First of all, I hope this is the right place to ask such a question (in comparison to issue page on github). If not let me know to switch over there.
I have a really big BT that has lots of subtrees . Each subtree has aslo more subtrees and finally some leaf nodes that call services or subscribing to topics or publishing topics to ROS. All the leaf nodes normally check the existence of the topics, register to them or other kinds of preparations in the Node Constructor or in initialization function (as visitor). These process, before starting the first tick, takes about 4 minutes on my machine.
I’m thinking about a parallelization idea that make all of these preparations in parallel. And then the BT can run the ticking process normal in a sequential way.
First question is that is there already any thing similar inside the code base that I can use or start from? And if not where could be the best location in process follow inside the code for implementing such a thing.
yes, this is a good place to ask these questions.
I am very curious to know more about your use case and see if there is a fix.

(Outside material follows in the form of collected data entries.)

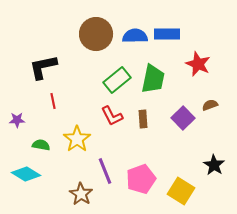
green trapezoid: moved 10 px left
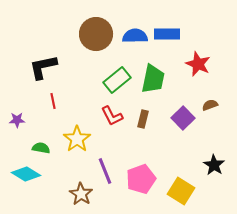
brown rectangle: rotated 18 degrees clockwise
green semicircle: moved 3 px down
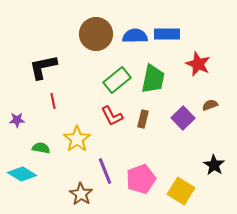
cyan diamond: moved 4 px left
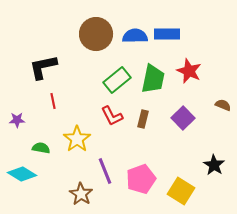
red star: moved 9 px left, 7 px down
brown semicircle: moved 13 px right; rotated 42 degrees clockwise
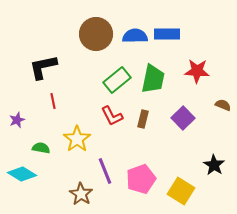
red star: moved 8 px right; rotated 20 degrees counterclockwise
purple star: rotated 21 degrees counterclockwise
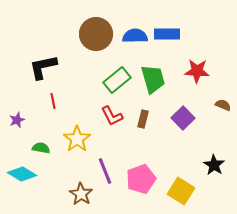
green trapezoid: rotated 28 degrees counterclockwise
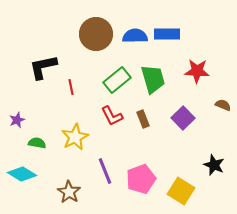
red line: moved 18 px right, 14 px up
brown rectangle: rotated 36 degrees counterclockwise
yellow star: moved 2 px left, 2 px up; rotated 8 degrees clockwise
green semicircle: moved 4 px left, 5 px up
black star: rotated 10 degrees counterclockwise
brown star: moved 12 px left, 2 px up
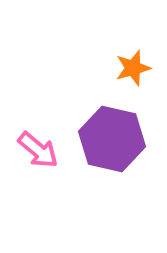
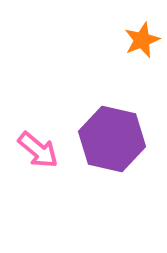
orange star: moved 9 px right, 28 px up; rotated 6 degrees counterclockwise
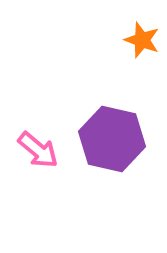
orange star: rotated 30 degrees counterclockwise
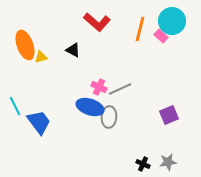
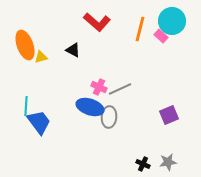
cyan line: moved 11 px right; rotated 30 degrees clockwise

Creating/initializing Nodes in parallel is technically possible, but complicated.
Furthermore, I think we are just trying to solve the symptom of an underlying architectural problem, instead of the problem itself.
Would you like to give me more information about:
the number of nodes, roughly
do you duplicate a lot the nodes with the same ROS Action/service/topic.
Would you be able to provide statistics about where the time is spent?
Hi Davide,
Many thanks for your responses and the time you spend on BT. I really appreciate it.
Actually in my use case, I’m trying to completely design my middle level and high level application logic in BTs. Some years ago when I started using BT, I tried to write some BT nodes for calling Services, actions and after a while I noticed, for every new system that I want to integrate in (with different services, actions,topics ), we should write new BT nodes(or plugins as it is done in NAV2).
So recently I have also developed (that is still in development) some general BT plugins on top of your BT.ROS that makes it easy to call any unseen service, publishing /subscribing new topics, or even making new ROS messages or extracting info from ROS messages inside BT xml with the help of on the fly generated ports(using ofcouse your beloved ros_babble_fish project made by StefanFabian). These approach increases the number of nodes in XML but give the flexibility of editing Business Logic as configs inside XML files (and later in UI )
Now about the questions:
6755 is the last generated UID in my three. I can assume half of these number could be my leaf nodes.
If I understand your question correctly, yes, I have maybe maximum 30 different BT nodes that are used (instantiated) with different service/action/topic names.
for this I should dig in more but my first measurement shows 67 seconds for this three with 6755 different nodes, and as I said this is the time spent in createTreeFromFile() , before starting the first tick.
I have already sent an email to you (from Mahmoud@Farshbaf.Net). I would be my pleasure to be in contact with you and maybe contribute to this awesome and powerful tool.
The idea of creating versatile and rusable nodes with ros_babble_fish is great.
I think that if we could benchmark where time is spent, we may find a good architectural solution.
Creating 6755 objects is fast, so it much be some specific operations that is taking too much, we need to know which one.
I am a big fun of using perf + Hotspot to do this kind of profiling:
You are right. As I also noticed before, the object creation from BT side is fast.
But if the nodes (or just one node) are doing sth in this object creation phase (for example waiting for a service/topic to be available) then the whole tree creation process will be paused until this is done.
I have some ideas that I will try to summarize and then we can think about how to go forward with a use case+ profiling.